* [REQUIRED TASKS]
1. In the FanOutStreamingEngineWorkerHarness page, reproduce word for word the passage starting with "Module runners/google-cloud-dataflow-java/worker" and going on through "streaming work distribution.".
2. According to the FanOutStreamingEngineWorkerHarness page, which gRPC streaming connections does the harness establish and manage?
3. Summarize the FanOutStreamingEngineWorkerHarness page in two sentences.

* [DOCUMENT EXTRACT]
Implementation:Apache Beam FanOutStreamingEngineWorkerHarness

From Leeroopedia


Field Value
Implementation Name FanOutStreamingEngineWorkerHarness
Overview Concrete implementation for establishing fan-out Windmill gRPC connections for streaming execution, managing multiple backend connections with budget distribution.
Module runners/google-cloud-dataflow-java/worker
Repository apache/beam
Related Principle Principle:Apache_Beam_Windmill_Connection_Setup
last_updated 2026-02-09 04:00 GMT

Overview

FanOutStreamingEngineWorkerHarness is the StreamingWorkerHarness implementation that manages fan-out connections to multiple Windmill backend destinations for Dataflow Streaming Engine with DirectPath. Given a total GetWorkBudget, it divides the budget across active backends, starts GetWorkStreams to each, and dynamically adjusts connections as backend endpoints change. It establishes and manages the full set of gRPC streaming connections (GetWork, GetData, CommitWork) required for streaming work distribution.

Collected data:

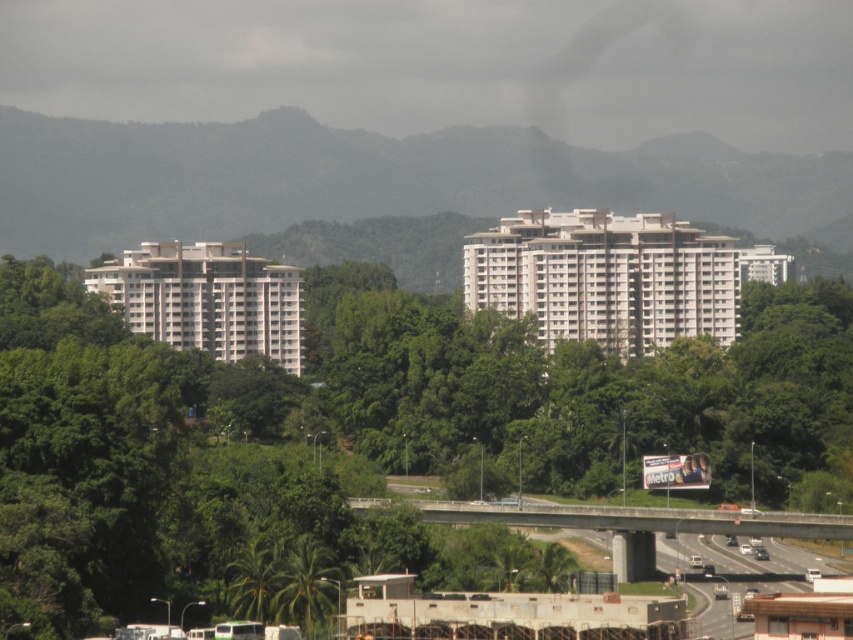
Which of these two, gray/cloudy sky at upper center or concrete highway at lower center, stands shorter?

With less height is concrete highway at lower center.

Which is more to the left, gray/cloudy sky at upper center or concrete highway at lower center?

Positioned to the left is gray/cloudy sky at upper center.

The image size is (853, 640). Identify the location of gray/cloudy sky at upper center. (447, 65).

Find the location of a particular element. gray/cloudy sky at upper center is located at coordinates (447, 65).

What do you see at coordinates (579, 390) in the screenshot?
I see `green leafy tree at center` at bounding box center [579, 390].

Does green leafy tree at center have a smaller size compared to concrete highway at lower center?

No.

Is point (741, 385) more distant than point (376, 499)?

Yes, point (741, 385) is farther from viewer.

I want to click on green leafy tree at center, so click(x=579, y=390).

Is point (590, 116) behind point (566, 442)?

Yes, it is.

Measure the distance between gray/cloudy sky at upper center and green leafy tree at center.

gray/cloudy sky at upper center and green leafy tree at center are 69.21 meters apart.

Between point (189, 17) and point (450, 496), which one is positioned behind?

The point (189, 17) is more distant.

Locate an element on the screen. The height and width of the screenshot is (640, 853). gray/cloudy sky at upper center is located at coordinates (447, 65).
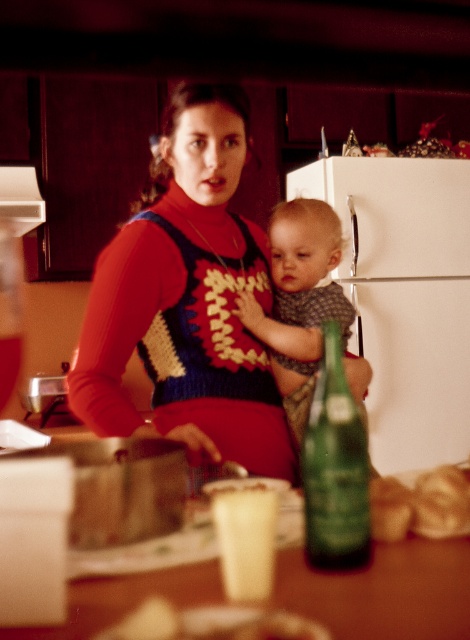
Which is above, white matte refrigerator at center or wooden table at center?

white matte refrigerator at center is above.

Is white matte refrigerator at center to the left of wooden table at center from the viewer's perspective?

No, white matte refrigerator at center is not to the left of wooden table at center.

Identify the location of white matte refrigerator at center. Image resolution: width=470 pixels, height=640 pixels. (406, 296).

I want to click on white matte refrigerator at center, so click(406, 296).

Does wooden table at center have a smaller size compared to soft gray knit sweater at center?

Yes, wooden table at center is smaller than soft gray knit sweater at center.

Who is more forward, (x=435, y=570) or (x=291, y=216)?

Point (x=435, y=570) is in front.

Where is `wooden table at center`? wooden table at center is located at coordinates (383, 592).

Who is taller, crochet sweater at center or white matte refrigerator at center?

With more height is white matte refrigerator at center.

This screenshot has width=470, height=640. In order to click on crochet sweater at center in this screenshot , I will do `click(187, 300)`.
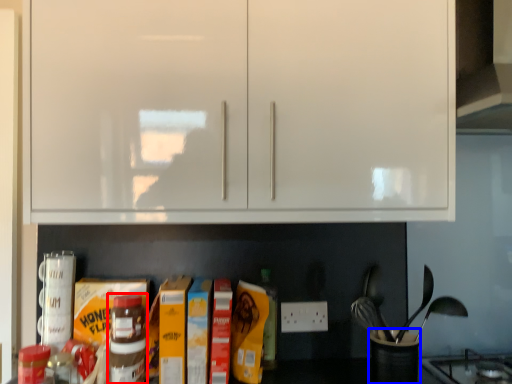
Question: Among these objects, which one is farthest to the camera, bottle (highlighted by a red box) or appliance (highlighted by a blue box)?

Choices:
 (A) bottle
 (B) appliance

Answer: (B)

* [EXPECTED RESPONSES]
1.
Module runners/google-cloud-dataflow-java/worker
Repository apache/beam
Related Principle Principle:Apache_Beam_Windmill_Connection_Setup
last_updated 2026-02-09 04:00 GMT

Overview

FanOutStreamingEngineWorkerHarness is the StreamingWorkerHarness implementation that manages fan-out connections to multiple Windmill backend destinations for Dataflow Streaming Engine with DirectPath. Given a total GetWorkBudget, it divides the budget across active backends, starts GetWorkStreams to each, and dynamically adjusts connections as backend endpoints change. It establishes and manages the full set of gRPC streaming connections (GetWork, GetData, CommitWork) required for streaming work distribution.

2. GetWork, GetData, and CommitWork.

3. FanOutStreamingEngineWorkerHarness is the StreamingWorkerHarness implementation in Apache Beam that manages fan-out connections to multiple Windmill backend destinations for Dataflow Streaming Engine with DirectPath. It divides a total GetWorkBudget across active backends, starts GetWorkStreams to each, adjusts connections as backend endpoints change, and manages the GetWork, GetData, and CommitWork gRPC streaming connections needed for streaming work distribution.